5. Tagged PDF

Tagged PDF files contain information about the structure of the document. The information about the structure is transported via so-called "PDF tags". Tagging a PDF usually makes it more accessible to screen readers, handhelds an similar devices.

Using the setAddTags API method, you can add PDF tags to the PDF documents generated with PDFreactor. If you are generating a PDF from HTML or XHTML, the HTML and XHTML elements are automatically mapped to the corresponding PDF tags, so all you have to do is setting this property to enable this feature:

pdfReactor.setAddTags(true);

If you are generating a PDF from another XML language (e.g. DocBook), the elements of this XML language are not mapped to PDF tag types. Instead, they are translated to PDF tags using the XML element name. Thus, the element "para" would be mapped to to the PDF tag "para", while the PDF tag type "P" may be more appropriate for this element.

You can however manually map XML elements to PDF tag types using style properties.
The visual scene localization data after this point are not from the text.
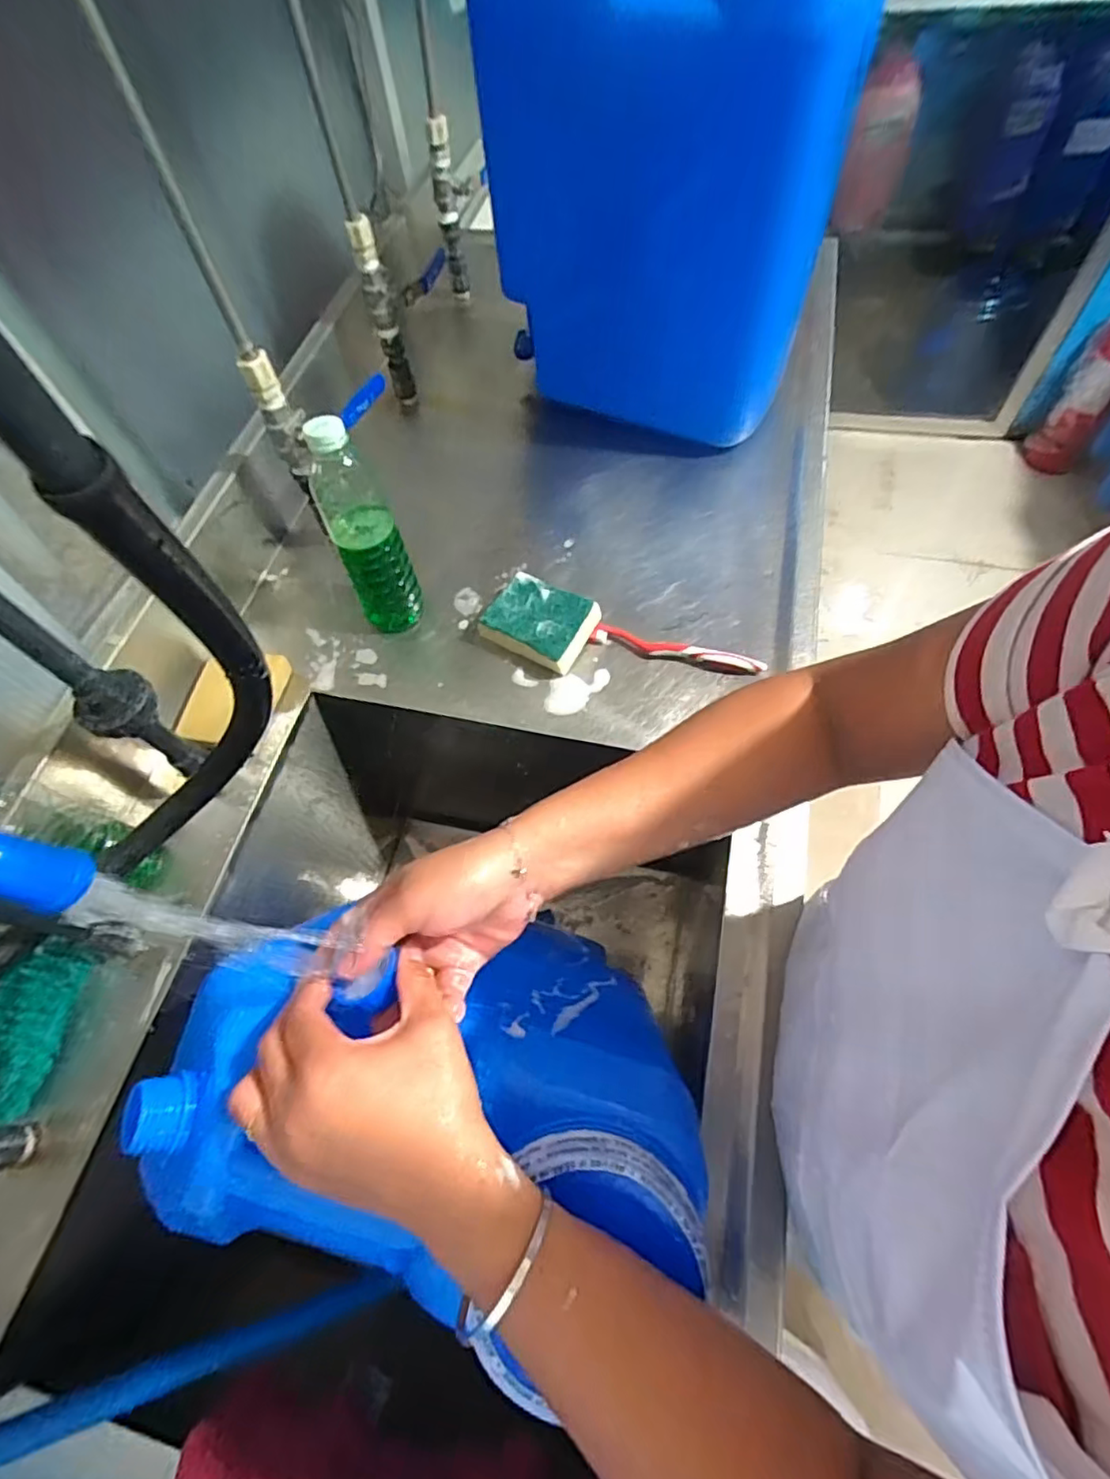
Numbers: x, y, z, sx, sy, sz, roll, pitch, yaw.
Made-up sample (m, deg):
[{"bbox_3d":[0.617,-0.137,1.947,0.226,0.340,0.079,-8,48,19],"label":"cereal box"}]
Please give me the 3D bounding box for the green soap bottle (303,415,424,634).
[{"bbox_3d":[-0.175,-0.185,0.568,0.067,0.198,0.064,-23,64,-9],"label":"green soap bottle"}]

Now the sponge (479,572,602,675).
[{"bbox_3d":[-0.013,-0.117,0.614,0.106,0.039,0.075,22,66,14],"label":"sponge"}]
These style properties are "-ro-pdf-tag-type" and "-ro-alt-text". "-ro-pdf-tag-type" is used to map an element of the XML language you are using to a PDF tag, for example:

para { -ro-pdf-tag-type: "P"; }

If you were using DocBook, this would map the DocBook element "para" to the PDF tag "P".

The property "-ro-alt-text" is used to specify an alternative description for an XML element. Example:

img {
    -ro-pdf-tag-type: "Figure";
}
img[alt] {
    -ro-alt-text: attr(alt);
}

The example above maps the XHTML & HTML element "img" to the PDF tag "Figure", and the content of its "alt" attribute to an alternative description for this tag.